▶ **TO-DO ITEM**:
Give the data back exactly. Leave out any images.

▶ **EXTRACTED DATA**:
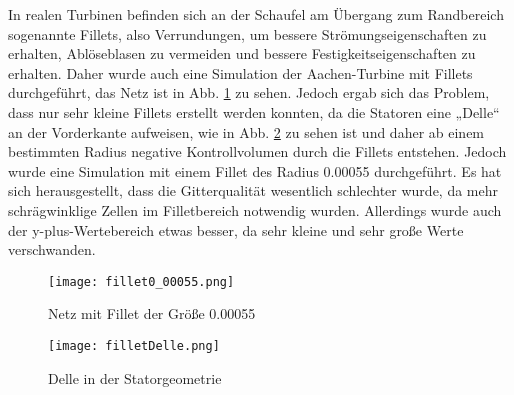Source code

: In realen Turbinen befinden sich an der Schaufel am Übergang zum Randbereich sogenannte Fillets, also Verrundungen, um bessere Strömungseigenschaften zu erhalten, Ablöseblasen zu vermeiden und bessere Festigkeitseigenschaften zu erhalten. Daher wurde auch eine Simulation der Aachen-Turbine mit Fillets durchgeführt, das Netz ist in Abb. \ref{imgFillet1} zu sehen. Jedoch ergab sich das Problem, dass nur sehr kleine Fillets erstellt werden konnten, da die Statoren eine „Delle“ an der Vorderkante aufweisen, wie in Abb. \ref{imgFilletDelle} zu sehen ist und daher ab einem bestimmten Radius negative Kontrollvolumen durch die Fillets entstehen. Jedoch wurde eine Simulation mit einem Fillet des Radius 0.00055 durchgeführt. Es hat sich herausgestellt, dass die Gitterqualität wesentlich schlechter wurde, da mehr schrägwinklige Zellen im Filletbereich notwendig wurden. Allerdings wurde auch der y-plus-Wertebereich etwas besser, da sehr kleine und sehr große Werte verschwanden.     

  \begin{figure}[htbp]
	\centering
	\label{imgFillet1}
	\texttt{[image: fillet0\_00055.png]}
	\caption{Netz mit Fillet der Größe 0.00055}
\end{figure} 

  \begin{figure}[htbp]
	\centering
	\label{imgFilletDelle}
	\texttt{[image: filletDelle.png]}
	\caption{Delle in der Statorgeometrie}
\end{figure}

▶ **EXERCISE RESULT**:
Source code

: In realen Turbinen befinden sich an der Schaufel am Übergang zum Randbereich sogenannte Fillets, also Verrundungen, um bessere Strömungseigenschaften zu erhalten, Ablöseblasen zu vermeiden und bessere Festigkeitseigenschaften zu erhalten. Daher wurde auch eine Simulation der Aachen-Turbine mit Fillets durchgeführt, das Netz ist in Abb. \ref{imgFillet1} zu sehen. Jedoch ergab sich das Problem, dass nur sehr kleine Fillets erstellt werden konnten, da die Statoren eine „Delle“ an der Vorderkante aufweisen, wie in Abb. \ref{imgFilletDelle} zu sehen ist und daher ab einem bestimmten Radius negative Kontrollvolumen durch die Fillets entstehen. Jedoch wurde eine Simulation mit einem Fillet des Radius 0.00055 durchgeführt. Es hat sich herausgestellt, dass die Gitterqualität wesentlich schlechter wurde, da mehr schrägwinklige Zellen im Filletbereich notwendig wurden. Allerdings wurde auch der y-plus-Wertebereich etwas besser, da sehr kleine und sehr große Werte verschwanden.     

  \begin{figure}[htbp]
	\centering
	\label{imgFillet1}
	\texttt{[image: fillet0\_00055.png]}
	\caption{Netz mit Fillet der Größe 0.00055}
\end{figure} 

  \begin{figure}[htbp]
	\centering
	\label{imgFilletDelle}
	\texttt{[image: filletDelle.png]}
	\caption{Delle in der Statorgeometrie}
\end{figure}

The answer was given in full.